Intervention de Karine Berger

Séance en hémicycle du 12 février 2013 à 15h00
Séparation et régulation des activités bancaires — Présentation

Photo issue du site de l'Assemblée nationale ou de WikipediaKarine Berger, rapporteure de la commission des finances, de l'économie générale et du contrôle budgétaire :

Aucune évolution notable n'a été suivie par la France pour apporter une réponse structurelle aux dysfonctionnements du secteur financier. Nous mesurons ainsi toute l'opportunité et l'ambition du présent projet de loi qui concerne directement l'activité bancaire et son encadrement, et ce, monsieur le ministre, vous l'avez dit à plusieurs reprises, pour la première fois en Europe.

Alors, certains nous disent : ce n'est pas le moment de réguler ! Vous allez mettre l'économie française en difficulté ! Certains veulent même nous effrayer : si vous régulez les banques maintenant, le financement de nos entreprises va être menacé ! Pis encore, c'est la dette de l'État français qu'on assassine ! Il est vrai qu'en matière de régulation économique, un équilibre est toujours à rechercher entre compétitivité et protection, entre objectifs à court terme et objectifs à long terme, entre ignorance et arrogance, pour reprendre les termes utilisés par M. Liikanen lors de son audition, que nous avons menée avec Christophe Caresche.

Je crois que, dans ce projet de loi sur la régulation bancaire, l'équilibre est bel et bien trouvé ; un équilibre fin, un équilibre fragile, un équilibre pragmatique entre utilité de la finance à l'économie et protection contre les risques excessifs que la finance et les banques pourraient prendre et qui se retourneraient justement contre l'économie – et contre les banques elles-mêmes.

Nous sommes responsables, et nous savons qu'il faut protéger la compétitivité de notre système bancaire. Notre objectif, c'est bien évidemment que l'économie française soit la mieux financée possible et que les banques françaises se portent bien. Par ce projet de loi, nous voulons les protéger d'elles-mêmes, les protéger des risques trop importants qu'elles prendraient et qui pourraient les affaiblir.

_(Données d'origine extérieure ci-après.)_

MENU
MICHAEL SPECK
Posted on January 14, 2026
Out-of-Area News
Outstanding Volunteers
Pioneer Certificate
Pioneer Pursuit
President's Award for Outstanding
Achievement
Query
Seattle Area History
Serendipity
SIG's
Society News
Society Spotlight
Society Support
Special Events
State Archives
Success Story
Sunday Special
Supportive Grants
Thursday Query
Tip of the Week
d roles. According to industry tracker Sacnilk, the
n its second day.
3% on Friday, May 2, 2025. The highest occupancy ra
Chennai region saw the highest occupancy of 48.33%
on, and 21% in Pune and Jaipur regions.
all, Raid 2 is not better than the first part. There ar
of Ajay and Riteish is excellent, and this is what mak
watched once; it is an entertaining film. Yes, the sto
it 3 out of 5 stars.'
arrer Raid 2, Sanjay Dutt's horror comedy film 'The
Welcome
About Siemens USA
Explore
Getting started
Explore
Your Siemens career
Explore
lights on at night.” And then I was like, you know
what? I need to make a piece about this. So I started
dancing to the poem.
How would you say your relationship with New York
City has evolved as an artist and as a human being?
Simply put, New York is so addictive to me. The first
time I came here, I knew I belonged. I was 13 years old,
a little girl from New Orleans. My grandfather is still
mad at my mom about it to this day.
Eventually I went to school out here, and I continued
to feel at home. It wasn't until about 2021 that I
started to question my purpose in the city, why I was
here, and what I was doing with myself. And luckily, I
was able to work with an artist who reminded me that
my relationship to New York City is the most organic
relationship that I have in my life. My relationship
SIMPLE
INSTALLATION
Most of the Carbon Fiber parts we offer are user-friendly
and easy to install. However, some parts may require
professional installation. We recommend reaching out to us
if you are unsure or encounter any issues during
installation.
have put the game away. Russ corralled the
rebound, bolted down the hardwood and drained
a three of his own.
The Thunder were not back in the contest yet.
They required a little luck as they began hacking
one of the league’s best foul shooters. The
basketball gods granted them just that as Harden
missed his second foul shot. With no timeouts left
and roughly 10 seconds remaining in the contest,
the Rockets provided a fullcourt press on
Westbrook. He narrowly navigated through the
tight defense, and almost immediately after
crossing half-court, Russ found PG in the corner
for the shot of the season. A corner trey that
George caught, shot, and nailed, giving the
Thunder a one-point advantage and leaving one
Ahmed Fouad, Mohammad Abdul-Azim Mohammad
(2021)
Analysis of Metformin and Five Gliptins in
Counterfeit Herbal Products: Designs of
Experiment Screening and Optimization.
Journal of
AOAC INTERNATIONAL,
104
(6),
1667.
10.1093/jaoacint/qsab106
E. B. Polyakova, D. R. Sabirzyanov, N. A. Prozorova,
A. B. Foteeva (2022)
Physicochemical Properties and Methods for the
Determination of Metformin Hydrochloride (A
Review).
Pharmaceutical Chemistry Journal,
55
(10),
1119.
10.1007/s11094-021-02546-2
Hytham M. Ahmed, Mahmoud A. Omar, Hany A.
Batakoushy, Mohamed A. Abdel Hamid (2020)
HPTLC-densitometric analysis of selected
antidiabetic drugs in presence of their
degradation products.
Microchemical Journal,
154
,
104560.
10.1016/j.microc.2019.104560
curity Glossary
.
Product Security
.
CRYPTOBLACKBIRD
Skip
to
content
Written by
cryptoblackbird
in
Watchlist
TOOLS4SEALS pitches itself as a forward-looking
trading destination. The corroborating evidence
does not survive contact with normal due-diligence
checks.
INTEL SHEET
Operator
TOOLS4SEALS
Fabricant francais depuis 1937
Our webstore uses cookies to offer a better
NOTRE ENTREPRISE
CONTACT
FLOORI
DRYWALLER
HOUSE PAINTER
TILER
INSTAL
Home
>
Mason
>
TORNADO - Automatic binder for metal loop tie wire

Je vous rappelle, mes chers collègues, que c'est toujours au nom de l'utilité économique que tous les excès de la finance ont été justifiés à court terme. C'est au nom de l'utilité économique que la bulle immobilière s'est formée aux États-Unis entre 2005 et 2008. C'est au nom de l'utilité économique que des hedge funds sur les matières premières se sont constitués avant de devenir parfois des prédateurs contre les pays producteurs de matières premières qui avaient appelé à leur création. Et c'est au nom de l'utilité et de l'équilibre économique que des produits de couvertures complexes, les CDS, les crédit default swaps, ont été inventés avant de devenir des armes de spéculation extrêmement déstabilisantes contre les dettes souveraines de nombreux pays, comme la Grèce en 2010.

Ce projet de loi dessine la frontière entre le nécessaire et l'excessif, auquel la nature humaine est toujours tentée de succomber. Seul le responsable politique est en mesure de la dessiner. Comme disent les économistes Reinhart et Rogoff, « pays, institutions et instruments financiers peuvent évoluer dans le temps, mais non la nature humaine ». Cette frontière est dessinée par le projet de loi, qui vise quatre objectifs : éviter que ne survienne à nouveau la situation de 2008, c'est-à-dire un paysage composé exclusivement de banques systémiques, éviter que l'argent public ne soit mobilisé pour sauver des activités qui n'ont rien à voir avec le financement de l'économie réelle, préserver l'argent des épargnants et financer l'économie réelle.

Pour les atteindre, il faut combattre le risque systémique qui a conduit à l'effondrement du système économique en 2008. Ce risque est généré par la taille des banques et l'interdépendance extrême des établissements financiers. La réduction du risque systémique constitue un élément indispensable de la réforme structurelle du système bancaire.